**Excerpt to read:**
====================
# Romans 8 and Romans 9 padeo and credo



## T.A.G. (Oct 12, 2011)

Romans 8:5For(Z) you did not receive(AA) the spirit of slavery to fall back into fear, but you have received the Spirit of(AB) adoption as sons, by whom we cry,(AC) "Abba! Father!" 16(AD) The Spirit himself bears witness with our spirit that we are children of God, 17and if children, then(AE) heirs—heirs of God and fellow heirs with Christ,(AF) provided we suffer with him in order that we may also be glorified with him.

Romans 9
4They are(E) Israelites, and to them belong(F) the adoption,(G) the glory,(H) the covenants,(I) the giving of the law,(J) the worship, and(K) the promises. 5To them belong(L) the patriarchs, and from their race, according to the flesh, is the Christ(M) who is God over all,(N) blessed forever. Amen.

How do you respond to the objection that is given by baptists that adoption of the New Testament is for only regenerate peoples while the Old Testament adoption was not.
Baptists will say something like "It seems to indicate that the Old Testament adoption is an adoption that is regenerate and non-regenerate while the New Testament seems to be an adoption that is just for the regenerate."

How would you respond?


----------



## louis_jp (Oct 12, 2011)

Romans 9:6-8: "Not all who are descended from Israel belong to Israel... it is not the children of the flesh who are the children of God, but the children of the promise are counted as offspring."

Romans 11:4-7: "But what is God's reply to him? 'I have kept for myself seven thousand men who have not bowed the knee to Baal.' So too at the present time there is a remnant, chosen by grace.... What then? Israel failed to obtain what it was seeking. The elect obtained it, but the rest were hardened."

1 Cor. 10:6, 11-12: "Now these things took place as examples for us, that we might not desire evil as they did.... Now these things happened to them as an example, but they were written down for our instruction... Therefore let anyone who thinks that he stands take heed lest he fall."

Hebrews 3:16, 19; 4:2: "For who were those who heard and yet rebelled? Was it not all those who left Egypt led by Moses?... So we see that they were unable to enter because of unbelief. Therefore, while the promise of entering his rest still stands, let us fear lest any of you should seem to have failed to reach it. For good news came to us just as to them, but the message they heard did not benefit them, because they were not united by faith with those who listened."


----------



## Contra_Mundum (Oct 12, 2011)

I'm confused by the question. Show me an actual (baptist) argument for whatever the issue is, or I think you're just spinning your wheels trying to get traction on heading some expected, inchoate fear off at the pass.
====================
Records held in a dataset
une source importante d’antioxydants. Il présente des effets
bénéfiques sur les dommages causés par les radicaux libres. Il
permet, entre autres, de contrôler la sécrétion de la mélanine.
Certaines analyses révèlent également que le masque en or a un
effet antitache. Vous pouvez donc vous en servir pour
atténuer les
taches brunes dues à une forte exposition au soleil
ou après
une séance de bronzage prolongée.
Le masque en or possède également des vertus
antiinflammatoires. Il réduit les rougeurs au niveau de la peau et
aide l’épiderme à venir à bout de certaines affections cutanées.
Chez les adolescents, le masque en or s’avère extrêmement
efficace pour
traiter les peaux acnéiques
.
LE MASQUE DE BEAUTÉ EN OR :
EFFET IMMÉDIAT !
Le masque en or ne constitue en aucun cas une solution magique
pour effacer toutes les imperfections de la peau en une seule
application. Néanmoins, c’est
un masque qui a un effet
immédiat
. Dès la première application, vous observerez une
====================
**Problem set:**
**1)** In the thread about adoption in Romans 8 and 9, who do the baptists say New Testament adoption is for?
**2)** Print the part of the thread about adoption in Romans 8 and 9 starting at "Romans 8:5For(Z) you" and ending at "adoption was not.".

**Answers to each task:**
**1)** Only the regenerate.

**2)**
Romans 8:5For(Z) you did not receive(AA) the spirit of slavery to fall back into fear, but you have received the Spirit of(AB) adoption as sons, by whom we cry,(AC) "Abba! Father!" 16(AD) The Spirit himself bears witness with our spirit that we are children of God, 17and if children, then(AE) heirs—heirs of God and fellow heirs with Christ,(AF) provided we suffer with him in order that we may also be glorified with him.

Romans 9
4They are(E) Israelites, and to them belong(F) the adoption,(G) the glory,(H) the covenants,(I) the giving of the law,(J) the worship, and(K) the promises. 5To them belong(L) the patriarchs, and from their race, according to the flesh, is the Christ(M) who is God over all,(N) blessed forever. Amen.

How do you respond to the objection that is given by baptists that adoption of the New Testament is for only regenerate peoples while the Old Testament adoption was not.